From the first line to the last, copy the listing exactly and omit the pictures.

• PROVIDED MATERIAL
Start of Block
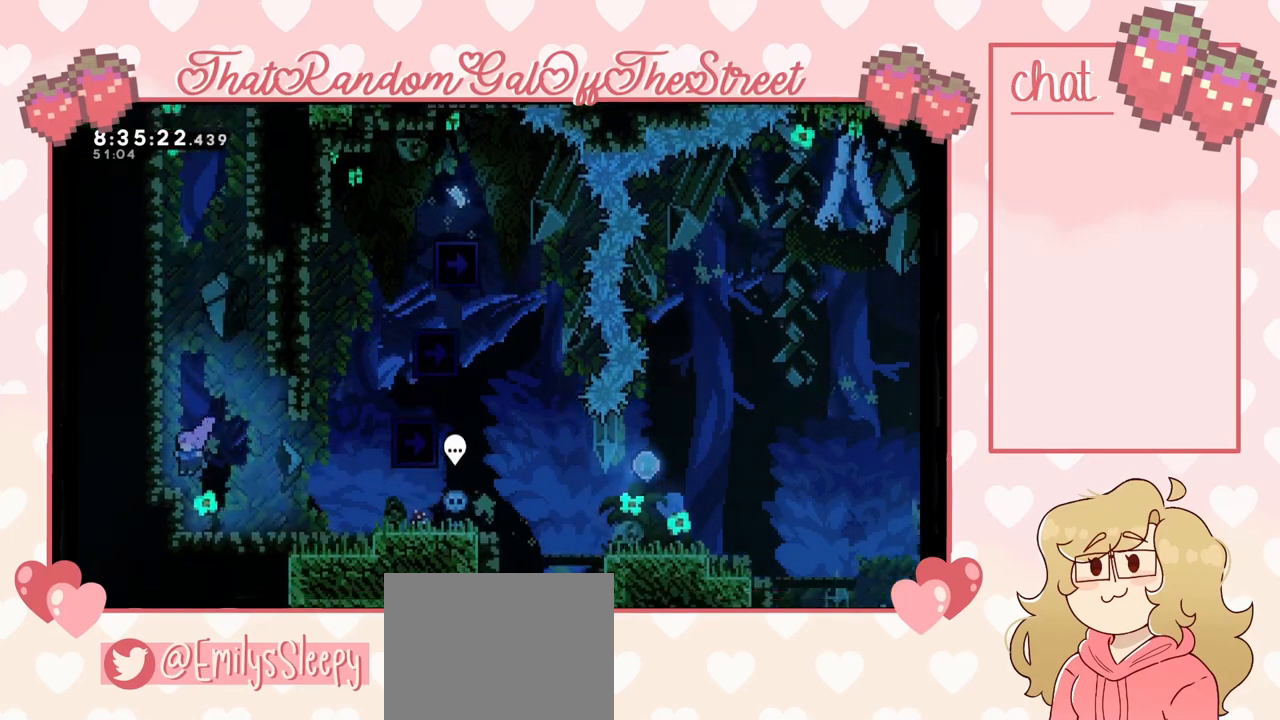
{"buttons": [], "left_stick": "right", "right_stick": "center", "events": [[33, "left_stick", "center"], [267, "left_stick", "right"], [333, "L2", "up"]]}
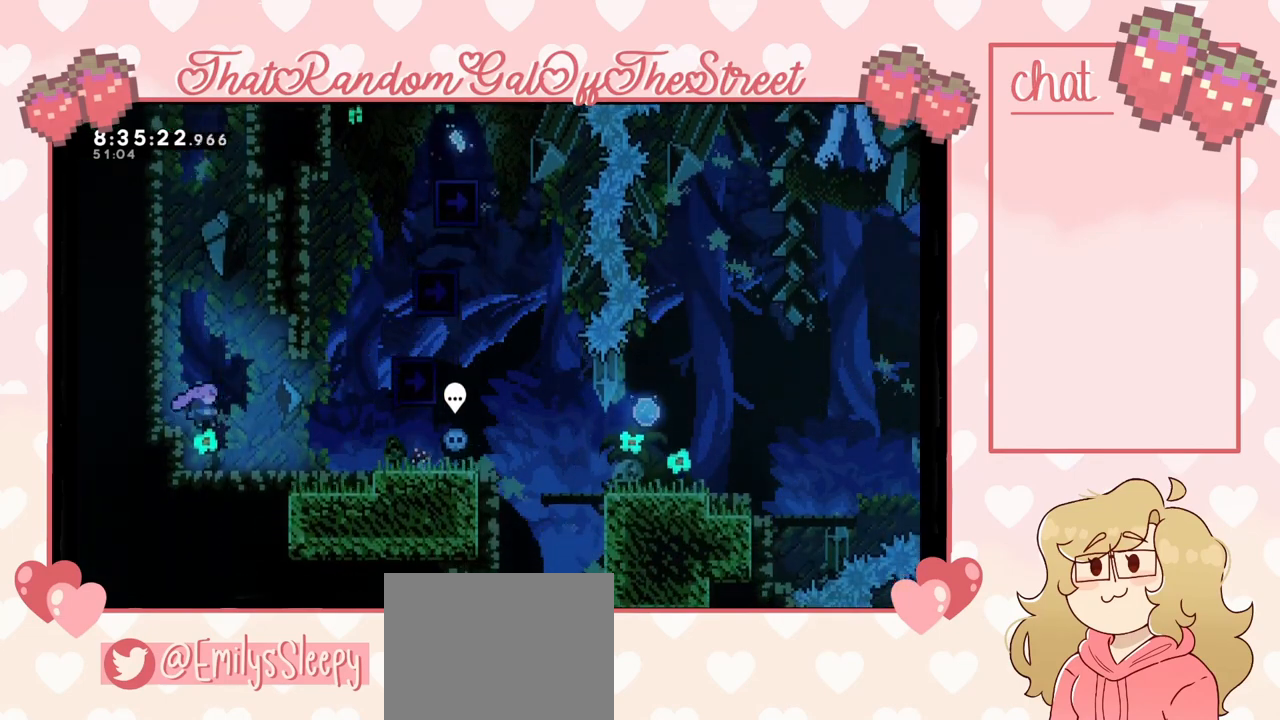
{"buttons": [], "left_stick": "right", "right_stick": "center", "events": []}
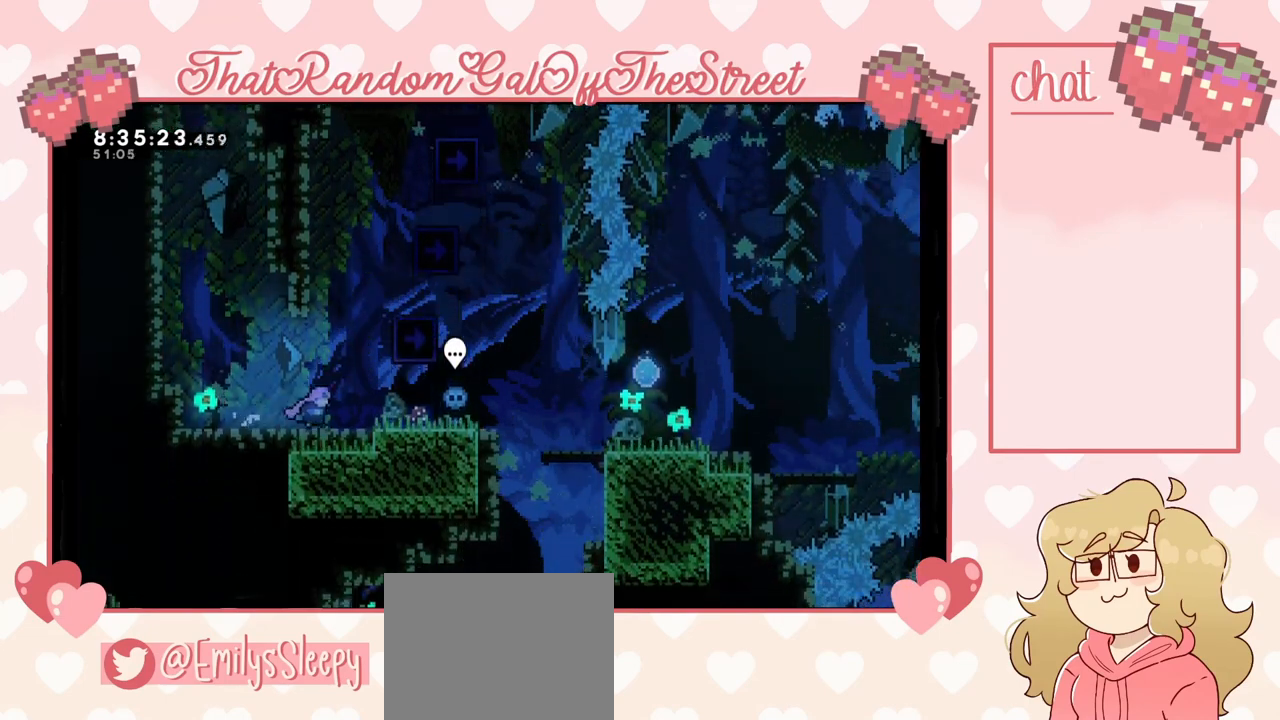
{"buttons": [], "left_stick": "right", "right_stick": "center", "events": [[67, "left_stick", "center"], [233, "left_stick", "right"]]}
End of Block
• WRITTEN SOLUTION
{"buttons": [], "left_stick": "right", "right_stick": "center", "events": [[33, "left_stick", "center"], [267, "left_stick", "right"], [333, "L2", "up"]]}
{"buttons": [], "left_stick": "right", "right_stick": "center", "events": []}
{"buttons": [], "left_stick": "right", "right_stick": "center", "events": [[67, "left_stick", "center"], [233, "left_stick", "right"]]}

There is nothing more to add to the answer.